The Department of Government Efficiency draws two extreme reactions from budget-focused observers.
On one side, you have cynics rolling their eyes and arguing that the truly consequential problem is not overpriced government boondoggles but rather entitlements such as Medicare and Social Security and interest on the national debt.
On the other, you have optimists who believe that if we just find and eliminate enough waste, fraud and abuse, we can balance the budget — unless much of the savings is handed out as “DOGE dividend” checks. They point to outrageous spending on “gambling monkeys” and luxury pickleball courts as proof that government is a bloated, reckless disaster. Others think the piecemeal savings could wipe out our government’s $2-trillion annual deficit.
Both perspectives are half right and half dangerously wrong.
I spend much of my time warning people that ever-larger chunks of the budget are consumed by entitlement spending, about which President Trump’s cost-cutters can do little without Congress. Around half of the budget is consumed by just three programs: Medicare, Medicaid and Social Security.
Add in the growing cost of interest payments on our $36-trillion national debt — thanks to both reckless overspending and rising interest rates — and we’re talking about 70% of spending being essentially automatic and untouchable unless real reforms happen.
That’s why the first group of critics shrugs off the cost-cutting work, arguing that finding waste in discretionary spending is like bailing water out of the Titanic with a teacup. They’re missing part of the point.
After all, politicians do spend large sums without restraint, much of it borrowed, on boondoggles that most Americans wouldn’t support if they knew what was happening.

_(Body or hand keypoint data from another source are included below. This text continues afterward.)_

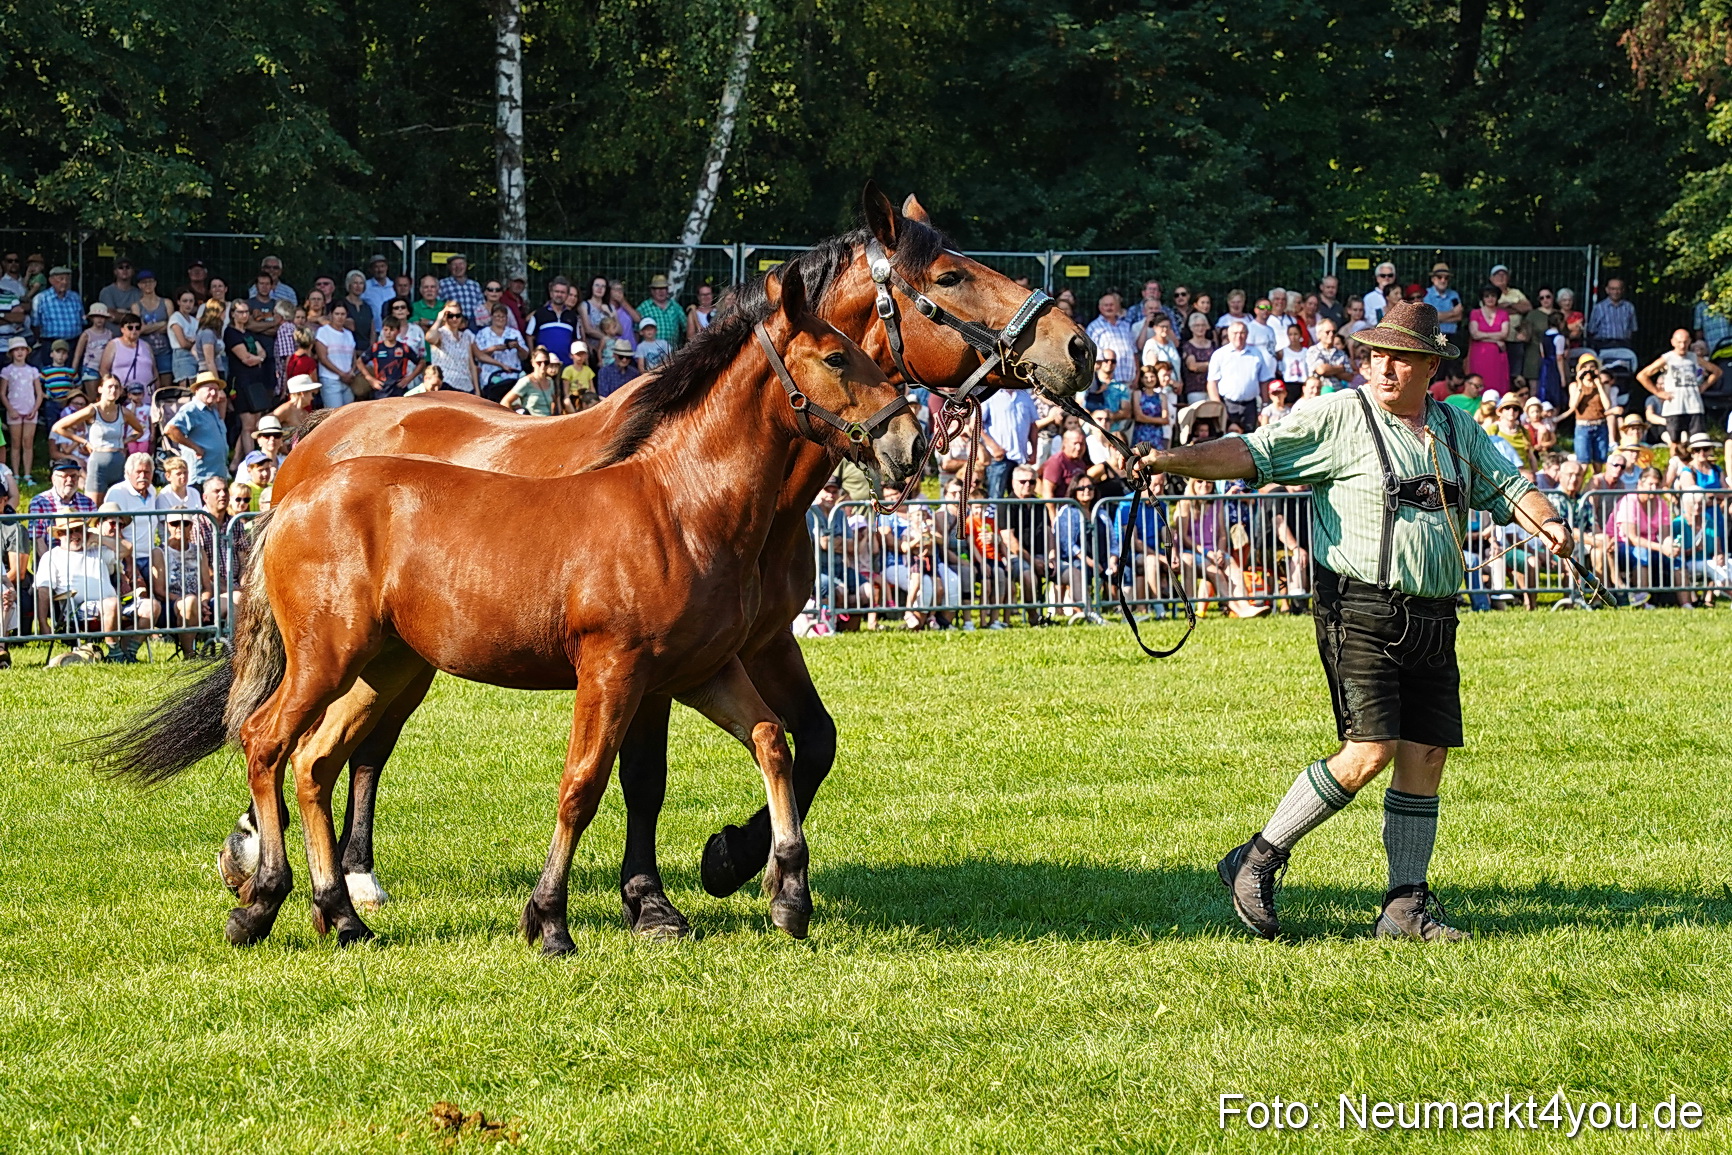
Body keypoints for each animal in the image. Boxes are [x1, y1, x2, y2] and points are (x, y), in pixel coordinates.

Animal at [95, 262, 925, 952]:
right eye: (837, 357)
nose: (910, 444)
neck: (679, 503)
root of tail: (292, 496)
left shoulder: (696, 672)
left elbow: (772, 740)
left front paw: (785, 891)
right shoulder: (613, 670)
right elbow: (582, 785)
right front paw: (550, 919)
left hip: (381, 666)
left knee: (316, 760)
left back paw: (342, 913)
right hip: (326, 658)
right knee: (267, 741)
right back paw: (263, 901)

It’s also a matter of good sense. Imagine telling a family drowning in debt that they shouldn’t bother canceling unnecessary streaming subscriptions or eating out less because “the real problem is the mortgage.” It’s a bad argument when applied to household budgets or the federal budget.
Now to be fair, what one person considers wasteful, another person might see as an essential or efficient investment. But this isn’t just a fight over efficiency; it’s a fight over what the federal government should be doing in the first place.
As for me, I look at federal dollars being showered on state governments for local projects — whether for infrastructure, education or pork-barrel transit grants — and see violations of federalism. Should all federal taxpayers really foot the bill for $1.7 million in federal grants to the National Comedy Center in Jamestown, N.Y., to build holograms of dead comedians?
Defenders of Trump’s cost-cutting are right that every billion spent by government is a billion taken from the pockets of today’s taxpayers or added to our debt. Every grant, redundant agency and special-interest handout is either a current or future tax hike. This is true for both obvious “waste” and debatable “investments.”
Meanwhile, if the cost-cutting team’s defenders wrongly insist it can fix the budget, that’s no excuse to look away from utterly ridiculous spending. Nor is it a reason to put aside questions about whether Americans should shoulder all these well-meaning programs that make little to no difference in most people’s lives.
That’s why we should know where all the money goes. Would you support $12 million to fund a luxury pickleball complex in Las Vegas? There are billions more in examples, including $28 million once spent on Afghan army camouflage uniforms with a forest pattern, chosen based on an Afghan official’s personal fashion preference, despite most of Afghanistan being desert.
The Washington establishment has no incentive to stop the spending on small, ridiculous stuff or on large, unpaid-for programs. Congress doesn’t have to balance the national budget as the rest of us must balance our own household’s.
Where does that leave us? With the same old truth that we must soon reform entitlement spending to make Medicare, Medicaid and Social Security sustainable. But we must also cut as much as possible of the absurd waste that infects the budget. Rather than endorsing a false choice, we, the people, should simply demand that Congress be the good steward of our tax dollars that it was intended to be. Regardless of what the Department of Government Efficiency does.
Veronique de Rugy is a senior research fellow at the Mercatus Center at George Mason University. This article was produced in collaboration with Creators Syndicate.